Vragen over materiaal:
A – Welke koralen uit de Schübler Choräle worden in de tekst over de Bach-opname bij naam genoemd? Geef ze allemaal.
B – Neem het stuk van "Natuurlijk is het" tot en met "adem te halen….." letterlijk over uit de tekst over de Bach-opname.

Te bestuderen tekst:
━━━━━━━━━━━━━━━━
De fuga registreert de Van Wijk smaakvol met alleen acht-, vier- en tweevoetsregisters in de manualen. Het is natuurlijk een interessante vraag hoe je een Bach-fuga kan interpreteren op een orgel als hier te Rhenen. Mijns inziens hebben we tegenwoordig een zodanig andere opvatting over het spelen op een orgel met een dergelijk afgewogen en precies toucher, dat we ons misschien eens moeten gaan bezinnen over ‘de historische uitvoeringspraktijk op een neo-barok orgel’. Organisten als Walcha, Reda en ook Marie-Claire Alain gingen bij hun spel uit van een zeer precies contact met de toets, gecombineerd met veelal veel verschillende aanslagmanieren waardoor hun spel ondanks de vaak strakke tempi veel emotie kreeg. Op deze schijf is het bij Bach noch het een, noch het ander.

Natuurlijk is het ook zo (omdat we zoveel opnamen van de orgelwerken van Bach hebben), dat een nieuwe opname een zeer hoog niveau moet hebben om iets aan het bestaande toe te voegen. Maar dat mogen we als kritische luisteraars toch verwachten? Wat dat betreft zijn er helaas ook in de Schübler Choräle behoorlijk wat slordigheidjes te horen: veel trillers in Wachet auf (linkerhand) en ook in Kommst du nun, Jesu, vom Himmel herunter (pedaal) zijn onregelmatig, het tempo in Wo soll ich fliehen hin? is te hoog, waardoor er geen ruimte overblijft om zinnen mooi af te ronden en weer in te zetten. Nu begrijp ik dat ‘fliehen’ niet langzaam is, maar gespeeld door een paar blazers zou je toch ook de tijd moeten nemen om adem te halen…..
━━━━━━━━━━━━━━━━
Oefengegevens:

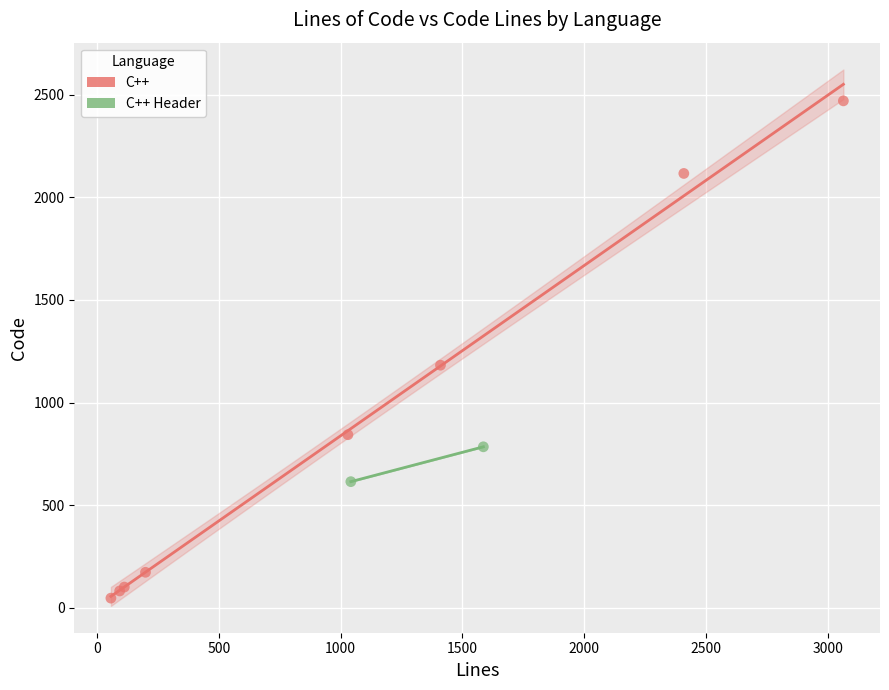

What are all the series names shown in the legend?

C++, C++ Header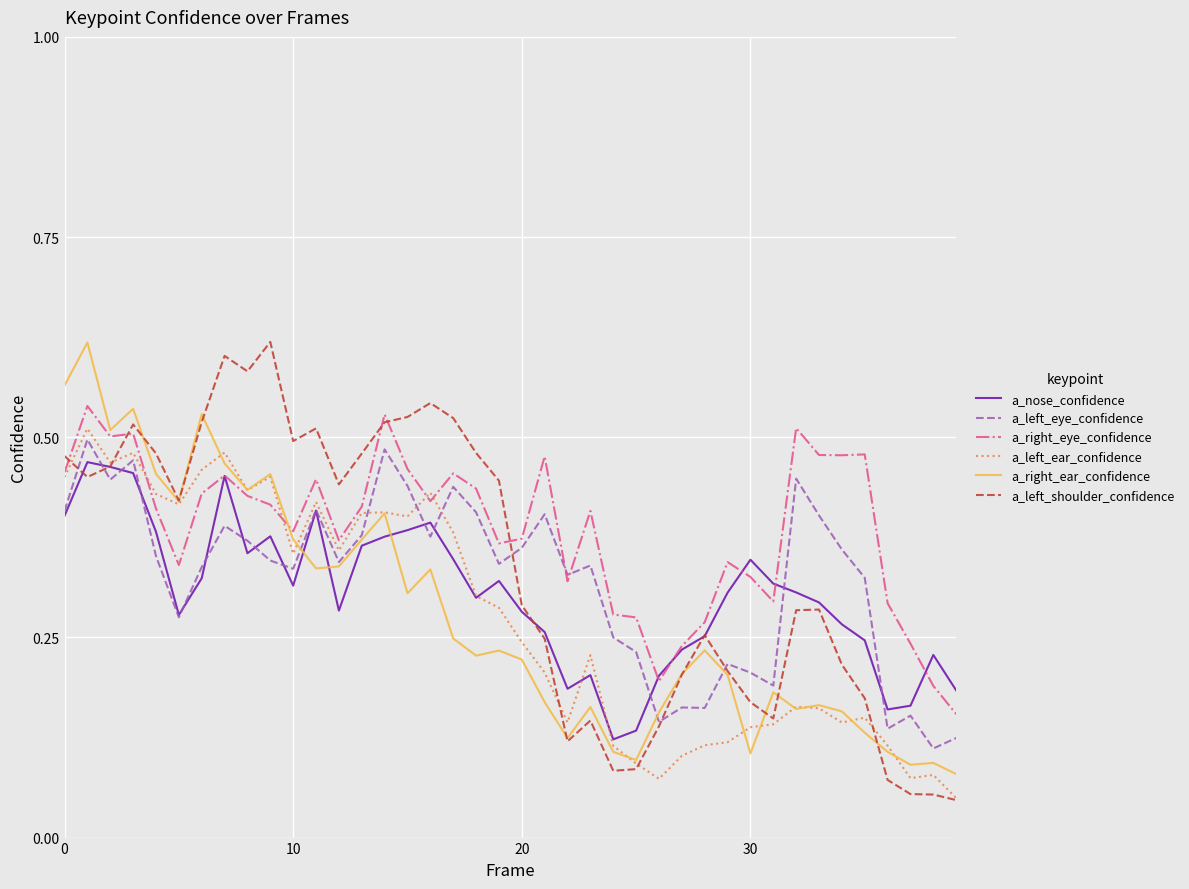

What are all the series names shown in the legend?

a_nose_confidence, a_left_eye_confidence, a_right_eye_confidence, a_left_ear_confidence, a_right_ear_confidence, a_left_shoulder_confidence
━━━━━━━━━━━━━━━━
Antwoorden per opdracht:
A –
- Wachet auf
- Kommst du nun, Jesu, vom Himmel herunter
- Wo soll ich fliehen hin?

B –
Natuurlijk is het ook zo (omdat we zoveel opnamen van de orgelwerken van Bach hebben), dat een nieuwe opname een zeer hoog niveau moet hebben om iets aan het bestaande toe te voegen. Maar dat mogen we als kritische luisteraars toch verwachten? Wat dat betreft zijn er helaas ook in de Schübler Choräle behoorlijk wat slordigheidjes te horen: veel trillers in Wachet auf (linkerhand) en ook in Kommst du nun, Jesu, vom Himmel herunter (pedaal) zijn onregelmatig, het tempo in Wo soll ich fliehen hin? is te hoog, waardoor er geen ruimte overblijft om zinnen mooi af te ronden en weer in te zetten. Nu begrijp ik dat ‘fliehen’ niet langzaam is, maar gespeeld door een paar blazers zou je toch ook de tijd moeten nemen om adem te halen…..